Sunday, August 19, 2018

Living wisely


A Sermon preached on Sunday, August 19, at St. Augustine’s, Wiesbaden
1 Kings 2:10-12, 3:3-14, Ephesians 5:15-20; John 6:51-58

Bill Gates is walking along a beach when he discovers a bottle, he opens it and a Genie appears. The Genie says, "I have been trapped for 1000 years. As a reward you can make a wish." Gates thinks about it as he carries the bottle back to his beach cottage. Once there, he goes to a bookshelf, pulls out an atlas and turns to a map of the Middle East, an area that sadly, as we know, has seen conflict and suffering for hundreds of years. What I wish for is peace in the Middle East. The Genie replies, "I don't know, I can do a lot, but I think that’s pushing it? Don't you have another wish?" Bill Gates thinks and finally says, OK. The whole world hates Microsoft because we conquered the software market and because Windows still crashes. I wish you would make everybody love us. The Genie says, "Let me see that map again."
I know the joke is a little dated, at least as far as Mr Gates and Microsoft is concerned, but doesn’t the story of Solomon’s dream sound a little like a genie joke? And without wanting to compare Bill Gates with King Solomon, it’s interesting that in the joke, just as in the Bible passage, both already powerful men do not ask for the expected.
But I think telling Solomon to “ask what I should give you,” (1 Kings 3:5) was a sort of test on God’s part to see if Solomon fully understood his responsibility as a king under God. And Solomon does. First, he acknowledges that he would not be on the throne without God’s “great and steadfast love to your servant my father David.” (3:6) It is God who “made your servant king in place of my father David.” (3:7) And only God can supply what Solomon needs to rule justly and wisely: “an understanding mind to govern your people, able to discern between good and evil.” (3:9) At least in theory, and the rest of the two Books of Kings in Old Testament is the story of how difficult it proved to put that theory into practice, the role of a king in Israel was to rule on God’s behalf, taking care of the people, all of them equally, rich and poor, resident and alien. The king was to be a good example, in keeping God’s statutes and commandments, and ensuring that the people do so also. To be wise, in this context, is to be able to discern God’s will and then to implement it.

====

Aim 1 >> Show every line of the records that contains the string "results".
The text and the records are independent of each other.

Supplied data >>
====

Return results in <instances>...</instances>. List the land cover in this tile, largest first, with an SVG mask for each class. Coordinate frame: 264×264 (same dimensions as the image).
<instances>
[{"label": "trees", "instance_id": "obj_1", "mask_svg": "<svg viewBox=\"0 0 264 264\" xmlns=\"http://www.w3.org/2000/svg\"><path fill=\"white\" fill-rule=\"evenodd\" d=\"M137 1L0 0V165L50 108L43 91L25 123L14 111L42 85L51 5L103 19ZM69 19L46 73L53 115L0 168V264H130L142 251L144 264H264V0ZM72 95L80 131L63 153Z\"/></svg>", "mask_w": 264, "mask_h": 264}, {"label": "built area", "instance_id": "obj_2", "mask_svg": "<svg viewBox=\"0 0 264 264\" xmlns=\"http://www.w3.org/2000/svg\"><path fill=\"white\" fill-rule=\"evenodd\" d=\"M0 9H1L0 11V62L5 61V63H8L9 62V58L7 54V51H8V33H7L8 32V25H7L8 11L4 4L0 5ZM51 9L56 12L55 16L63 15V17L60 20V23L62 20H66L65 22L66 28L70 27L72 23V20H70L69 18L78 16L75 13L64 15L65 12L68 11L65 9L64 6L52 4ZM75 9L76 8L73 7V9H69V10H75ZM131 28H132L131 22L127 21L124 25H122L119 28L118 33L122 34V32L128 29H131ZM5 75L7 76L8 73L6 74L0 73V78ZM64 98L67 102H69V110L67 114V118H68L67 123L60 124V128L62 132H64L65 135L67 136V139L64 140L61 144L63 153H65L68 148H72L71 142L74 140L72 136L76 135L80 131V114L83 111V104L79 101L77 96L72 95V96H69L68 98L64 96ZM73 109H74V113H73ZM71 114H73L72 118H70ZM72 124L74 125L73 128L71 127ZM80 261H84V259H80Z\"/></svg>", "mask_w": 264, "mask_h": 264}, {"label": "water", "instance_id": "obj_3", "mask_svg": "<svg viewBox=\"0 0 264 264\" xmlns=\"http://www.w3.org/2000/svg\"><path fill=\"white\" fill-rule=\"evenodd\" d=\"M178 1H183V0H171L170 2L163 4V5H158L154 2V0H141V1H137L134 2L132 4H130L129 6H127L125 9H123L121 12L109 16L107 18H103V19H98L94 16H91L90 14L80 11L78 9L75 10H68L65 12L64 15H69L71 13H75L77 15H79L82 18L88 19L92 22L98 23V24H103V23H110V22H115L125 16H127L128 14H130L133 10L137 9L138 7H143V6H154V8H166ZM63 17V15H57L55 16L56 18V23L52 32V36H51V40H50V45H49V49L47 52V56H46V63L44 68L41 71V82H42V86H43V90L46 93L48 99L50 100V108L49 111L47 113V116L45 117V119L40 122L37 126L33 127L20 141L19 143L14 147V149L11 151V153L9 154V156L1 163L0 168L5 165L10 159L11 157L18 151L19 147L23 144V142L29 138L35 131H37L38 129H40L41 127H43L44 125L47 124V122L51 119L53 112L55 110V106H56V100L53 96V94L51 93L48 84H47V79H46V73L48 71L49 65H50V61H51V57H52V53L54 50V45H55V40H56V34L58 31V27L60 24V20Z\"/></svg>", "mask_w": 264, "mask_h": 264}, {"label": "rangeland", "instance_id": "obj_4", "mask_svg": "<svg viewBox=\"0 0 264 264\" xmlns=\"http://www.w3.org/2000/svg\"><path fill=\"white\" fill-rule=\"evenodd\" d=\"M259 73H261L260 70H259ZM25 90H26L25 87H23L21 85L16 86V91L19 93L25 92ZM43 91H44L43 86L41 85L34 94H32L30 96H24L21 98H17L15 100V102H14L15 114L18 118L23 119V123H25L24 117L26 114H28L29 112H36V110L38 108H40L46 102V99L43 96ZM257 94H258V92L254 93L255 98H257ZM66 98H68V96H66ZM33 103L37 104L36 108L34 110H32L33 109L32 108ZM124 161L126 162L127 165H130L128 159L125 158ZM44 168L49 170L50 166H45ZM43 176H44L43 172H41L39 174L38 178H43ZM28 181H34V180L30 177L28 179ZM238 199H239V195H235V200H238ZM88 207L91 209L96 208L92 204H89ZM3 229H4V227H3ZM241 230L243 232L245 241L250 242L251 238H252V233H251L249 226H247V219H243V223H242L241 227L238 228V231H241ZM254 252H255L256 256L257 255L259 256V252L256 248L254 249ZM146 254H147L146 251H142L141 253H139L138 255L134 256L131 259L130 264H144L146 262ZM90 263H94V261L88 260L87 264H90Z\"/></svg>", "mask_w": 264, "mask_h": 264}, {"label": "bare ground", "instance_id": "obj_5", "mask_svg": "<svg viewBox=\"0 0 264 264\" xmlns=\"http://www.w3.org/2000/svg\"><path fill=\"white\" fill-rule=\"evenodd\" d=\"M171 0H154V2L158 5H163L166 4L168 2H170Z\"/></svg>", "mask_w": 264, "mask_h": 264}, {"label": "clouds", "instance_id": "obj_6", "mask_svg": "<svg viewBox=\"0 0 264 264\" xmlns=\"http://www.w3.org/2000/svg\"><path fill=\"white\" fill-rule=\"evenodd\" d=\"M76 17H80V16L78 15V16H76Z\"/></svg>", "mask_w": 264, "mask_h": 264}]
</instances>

====

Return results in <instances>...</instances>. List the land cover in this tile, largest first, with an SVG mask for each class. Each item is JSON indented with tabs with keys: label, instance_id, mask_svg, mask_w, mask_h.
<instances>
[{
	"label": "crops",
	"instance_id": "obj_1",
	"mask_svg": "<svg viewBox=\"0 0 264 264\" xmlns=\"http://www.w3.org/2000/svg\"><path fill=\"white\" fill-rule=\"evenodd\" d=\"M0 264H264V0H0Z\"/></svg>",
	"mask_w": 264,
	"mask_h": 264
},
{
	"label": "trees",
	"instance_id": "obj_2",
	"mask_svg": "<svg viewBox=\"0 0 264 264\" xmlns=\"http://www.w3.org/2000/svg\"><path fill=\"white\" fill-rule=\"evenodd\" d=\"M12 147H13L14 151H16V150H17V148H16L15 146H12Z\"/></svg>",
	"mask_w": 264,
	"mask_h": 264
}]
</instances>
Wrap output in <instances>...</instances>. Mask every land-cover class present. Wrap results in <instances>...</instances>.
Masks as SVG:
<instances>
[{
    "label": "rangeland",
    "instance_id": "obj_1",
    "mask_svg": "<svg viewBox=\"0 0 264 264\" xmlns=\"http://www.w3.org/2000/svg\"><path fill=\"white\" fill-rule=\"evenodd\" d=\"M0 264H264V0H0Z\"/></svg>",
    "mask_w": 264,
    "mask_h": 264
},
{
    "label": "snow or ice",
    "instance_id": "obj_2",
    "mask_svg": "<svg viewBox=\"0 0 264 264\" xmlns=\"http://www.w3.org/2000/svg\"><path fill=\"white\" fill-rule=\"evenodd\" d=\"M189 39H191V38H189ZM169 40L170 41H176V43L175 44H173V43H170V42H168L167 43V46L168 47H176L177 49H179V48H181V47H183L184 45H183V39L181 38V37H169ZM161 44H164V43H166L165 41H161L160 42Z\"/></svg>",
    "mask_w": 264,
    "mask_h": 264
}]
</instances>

====

Aim 2 >>
Answer these questions about the sermon:
(a) Where was the sermon preached?
(b) In the joke, what is Bill Gates's first wish?
(c) What does Solomon ask God to supply so that he can rule justly and wisely?

Exercise response 1 >>
Return results in <instances>...</instances>. List the land cover in this tile, largest first, with an SVG mask for each class. Coordinate frame: 264×264 (same dimensions as the image).
Return results in <instances>...</instances>. List the land cover in this tile, largest first, with an SVG mask for each class. Each item is JSON indented with tabs with keys: label, instance_id, mask_svg, mask_w, mask_h.
Wrap output in <instances>...</instances>. Mask every land-cover class present. Wrap results in <instances>...</instances>.

Exercise response 2 >>
(a) At St. Augustine's, Wiesbaden.
(b) Peace in the Middle East.
(c) An understanding mind to govern the people, able to discern between good and evil.